Document section:
◇ ◇ ◇

Screening methods include: (a) four-vessel carotid/vertebral angiogram - the gold standard for diagnosing carotid injuries; (b) magnetic resonance angiography (MRA) - among alternatives to traditional arteriography, this is the preferred modality, if available; and (c) CT angiography - this technique is dependent on the technology available at each institution. It has the advantage of acquiring information about all components of the neck (soft tissue, vessels, and bones) in one study; and (d) duplex ultrasonography - this technique has the disadvantage of not being able to visualize the distal most portion of the carotid as the artery enters the skull. This may be the site of injury for torsion-type injuries to the vessel.


  Regional Considerations: Chest Top


Important considerations regarding missed injuries in the anatomic region of chest include:

Traumatic aortic injury

The screening for traumatic aortic injury (TAI) is based on both clinical suspicion and chest radiogram findings. The classic signs of traumatic rupture of the aorta such as widened mediastinum, presence of pleural caps, and displaced mediastinal structures may be completely absent in approximately 8% of patients with this injury. Patients at a high risk for TAI include those who sustained (a) falls from a significant height and (b) front and side impact during high-speed motor vehicle collisions. After establishing the clinical suspicion of TAI, patients at high risk should have a confirmatory study in addition to the chest radiograph. Diagnostic studies important in this setting include: (a) aortic angiography, the gold standard; (b) high-resolution chest CT provides an excellent visualization of aortic injury, with follow-up angiogram subsequently performed at the discretion of the surgeon who may be performing the aortic repair; and (c) transesophageal echocardiography (TEE) can be performed in the operating room or in the ICU. However, the sensitivity of TEE is not as high as that of an aortogram or CT scan. One must also keep in mind that TEE may not be the optimal study to demonstrate injuries to the ascending aorta and aortic branches.[26]

Pericardial tamponade

Most cases of tamponade present with significant hemodynamic instability. At times, however, there may be slow accumulation of pericardial blood from a blunt injury or a small penetrating injury.

◇ ◇ ◇

Actions to take:
A – According to the trauma passage, in about what percentage of patients with traumatic aortic rupture can the classic signs be completely absent?
B – Write a continuation of the trauma passage, picking up right after its last sentence about slow accumulation of pericardial blood.
The records aren't needed for any of this.

◇ ◇ ◇

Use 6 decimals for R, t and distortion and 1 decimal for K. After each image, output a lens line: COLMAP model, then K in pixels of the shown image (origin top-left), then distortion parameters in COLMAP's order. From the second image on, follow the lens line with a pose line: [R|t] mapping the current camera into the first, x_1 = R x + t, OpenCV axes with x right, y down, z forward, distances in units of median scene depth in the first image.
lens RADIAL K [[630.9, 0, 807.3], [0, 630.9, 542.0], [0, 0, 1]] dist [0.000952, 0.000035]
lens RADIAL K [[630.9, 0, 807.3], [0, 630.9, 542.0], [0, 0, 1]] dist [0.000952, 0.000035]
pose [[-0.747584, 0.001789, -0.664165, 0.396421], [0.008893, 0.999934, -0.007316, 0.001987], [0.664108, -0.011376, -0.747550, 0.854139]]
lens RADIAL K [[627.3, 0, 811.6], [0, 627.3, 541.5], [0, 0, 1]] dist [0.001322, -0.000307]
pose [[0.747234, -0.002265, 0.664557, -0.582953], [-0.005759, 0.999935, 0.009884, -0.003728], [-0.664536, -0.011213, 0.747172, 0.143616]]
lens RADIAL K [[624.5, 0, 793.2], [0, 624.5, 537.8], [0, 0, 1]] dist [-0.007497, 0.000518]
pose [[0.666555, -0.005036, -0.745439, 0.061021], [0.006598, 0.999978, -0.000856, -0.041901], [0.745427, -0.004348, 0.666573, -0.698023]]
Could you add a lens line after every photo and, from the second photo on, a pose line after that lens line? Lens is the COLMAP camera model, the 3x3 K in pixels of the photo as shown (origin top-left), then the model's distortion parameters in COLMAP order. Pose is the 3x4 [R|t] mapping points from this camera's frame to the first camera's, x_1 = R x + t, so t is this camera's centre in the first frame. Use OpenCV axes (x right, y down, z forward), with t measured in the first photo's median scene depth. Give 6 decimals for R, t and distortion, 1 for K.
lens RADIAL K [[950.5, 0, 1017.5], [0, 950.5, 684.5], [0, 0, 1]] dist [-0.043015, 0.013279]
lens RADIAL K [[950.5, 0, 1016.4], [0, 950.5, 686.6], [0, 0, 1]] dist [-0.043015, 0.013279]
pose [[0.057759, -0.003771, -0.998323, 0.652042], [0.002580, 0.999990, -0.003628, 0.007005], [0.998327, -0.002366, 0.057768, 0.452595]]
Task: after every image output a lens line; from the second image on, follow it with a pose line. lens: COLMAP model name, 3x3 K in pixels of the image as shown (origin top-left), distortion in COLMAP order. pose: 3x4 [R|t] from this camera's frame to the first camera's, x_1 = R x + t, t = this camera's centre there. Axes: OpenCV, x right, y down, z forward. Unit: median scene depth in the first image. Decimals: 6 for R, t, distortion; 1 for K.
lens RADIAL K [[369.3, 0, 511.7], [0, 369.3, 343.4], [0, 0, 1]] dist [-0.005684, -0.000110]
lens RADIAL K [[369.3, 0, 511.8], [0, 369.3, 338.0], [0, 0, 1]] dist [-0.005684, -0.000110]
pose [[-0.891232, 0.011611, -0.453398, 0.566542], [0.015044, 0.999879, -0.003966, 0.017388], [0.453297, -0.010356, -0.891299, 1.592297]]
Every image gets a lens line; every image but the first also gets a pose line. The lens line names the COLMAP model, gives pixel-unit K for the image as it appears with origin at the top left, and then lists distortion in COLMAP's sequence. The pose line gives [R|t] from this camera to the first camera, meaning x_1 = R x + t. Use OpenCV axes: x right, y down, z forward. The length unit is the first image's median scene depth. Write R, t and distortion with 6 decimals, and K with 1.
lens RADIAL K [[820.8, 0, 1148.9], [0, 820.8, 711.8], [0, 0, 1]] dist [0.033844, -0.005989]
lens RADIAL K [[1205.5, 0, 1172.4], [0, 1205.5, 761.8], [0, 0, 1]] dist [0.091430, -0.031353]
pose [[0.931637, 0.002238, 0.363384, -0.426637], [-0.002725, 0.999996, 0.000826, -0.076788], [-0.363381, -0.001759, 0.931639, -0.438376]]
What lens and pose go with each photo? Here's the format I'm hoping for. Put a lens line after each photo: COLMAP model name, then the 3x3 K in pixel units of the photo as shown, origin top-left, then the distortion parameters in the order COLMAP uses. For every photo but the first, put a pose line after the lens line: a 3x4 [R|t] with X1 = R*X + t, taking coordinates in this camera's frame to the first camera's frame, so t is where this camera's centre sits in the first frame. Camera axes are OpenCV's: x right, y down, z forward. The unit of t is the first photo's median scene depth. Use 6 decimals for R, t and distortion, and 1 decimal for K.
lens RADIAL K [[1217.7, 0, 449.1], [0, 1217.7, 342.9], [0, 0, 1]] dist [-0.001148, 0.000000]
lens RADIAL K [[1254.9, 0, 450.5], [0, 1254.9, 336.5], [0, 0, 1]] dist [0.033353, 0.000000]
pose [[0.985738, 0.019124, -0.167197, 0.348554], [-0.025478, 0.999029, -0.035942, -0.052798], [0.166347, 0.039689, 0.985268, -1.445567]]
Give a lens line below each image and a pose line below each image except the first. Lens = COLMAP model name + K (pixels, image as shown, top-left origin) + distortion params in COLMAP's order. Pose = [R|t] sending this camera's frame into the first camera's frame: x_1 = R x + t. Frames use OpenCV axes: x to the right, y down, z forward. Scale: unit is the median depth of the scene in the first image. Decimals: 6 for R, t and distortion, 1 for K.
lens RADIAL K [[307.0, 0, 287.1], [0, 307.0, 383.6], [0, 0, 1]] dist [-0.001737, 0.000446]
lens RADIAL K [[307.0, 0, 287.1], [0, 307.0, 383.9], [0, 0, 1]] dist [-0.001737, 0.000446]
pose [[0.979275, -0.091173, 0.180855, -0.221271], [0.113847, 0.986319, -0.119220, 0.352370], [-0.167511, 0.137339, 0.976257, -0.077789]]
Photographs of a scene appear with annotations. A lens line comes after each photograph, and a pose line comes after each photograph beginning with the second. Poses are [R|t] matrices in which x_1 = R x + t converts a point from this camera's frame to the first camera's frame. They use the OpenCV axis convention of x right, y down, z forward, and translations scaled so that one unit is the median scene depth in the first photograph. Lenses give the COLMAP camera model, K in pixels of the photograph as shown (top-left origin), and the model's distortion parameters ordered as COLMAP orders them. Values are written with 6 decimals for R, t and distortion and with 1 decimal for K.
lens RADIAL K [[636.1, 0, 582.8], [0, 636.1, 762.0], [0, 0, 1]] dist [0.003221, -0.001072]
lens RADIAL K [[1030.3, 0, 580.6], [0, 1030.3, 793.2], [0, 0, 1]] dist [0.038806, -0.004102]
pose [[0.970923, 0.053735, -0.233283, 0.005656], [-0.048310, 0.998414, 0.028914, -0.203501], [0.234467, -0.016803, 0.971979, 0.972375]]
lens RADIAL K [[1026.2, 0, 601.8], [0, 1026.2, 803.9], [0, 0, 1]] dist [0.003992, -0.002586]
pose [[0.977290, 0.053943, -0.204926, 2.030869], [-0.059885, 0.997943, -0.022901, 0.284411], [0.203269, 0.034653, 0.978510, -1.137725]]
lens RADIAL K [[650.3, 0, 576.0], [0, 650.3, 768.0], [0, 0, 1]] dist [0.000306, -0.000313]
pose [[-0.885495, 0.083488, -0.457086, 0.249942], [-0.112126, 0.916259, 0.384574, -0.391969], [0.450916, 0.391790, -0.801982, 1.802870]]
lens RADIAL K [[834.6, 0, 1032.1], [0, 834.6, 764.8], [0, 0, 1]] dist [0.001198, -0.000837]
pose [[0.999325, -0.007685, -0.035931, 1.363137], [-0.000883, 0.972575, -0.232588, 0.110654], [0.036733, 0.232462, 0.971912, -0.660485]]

◇ ◇ ◇

Expected results:
A – Approximately 8%.

B –
Delayed and/or progressive tamponade can be difficult to diagnose, especially in the elderly and patients with preexisting pericardial effusion (i.e., those with uremia). In general, penetrating injuries with trajectory near the central chest and upper abdomen [the “box” – [Figure 2] must always be considered to have involved the pericardium and heart: (a) mediastinal penetration may occur without associated pneumothorax or hemothorax; (b) chest wounds on the lateral chest, or in the back, outside the traditional “box” can still reach the pericardium, especially gunshot wounds; (c) the focused assessment sonography for trauma (FAST) examination is a sensitive and reliable method of ruling out pericardial fluid in experienced hands.[27] Serial examinations may be needed to rule out a slow accumulation of fluid. However, FAST may not detect a cardiac injury that has decompressed into the hemithorax; and (d) when the diagnosis is in doubt, additional diagnostic options include formal high-quality transthoracic or TEE and operative pericardial window. Chest CT can be used to determine trajectory in hemodynamically stable patients.[27] Some trajectories can be determined to be anatomically away from the heart, helping to rule out pericardial involvement.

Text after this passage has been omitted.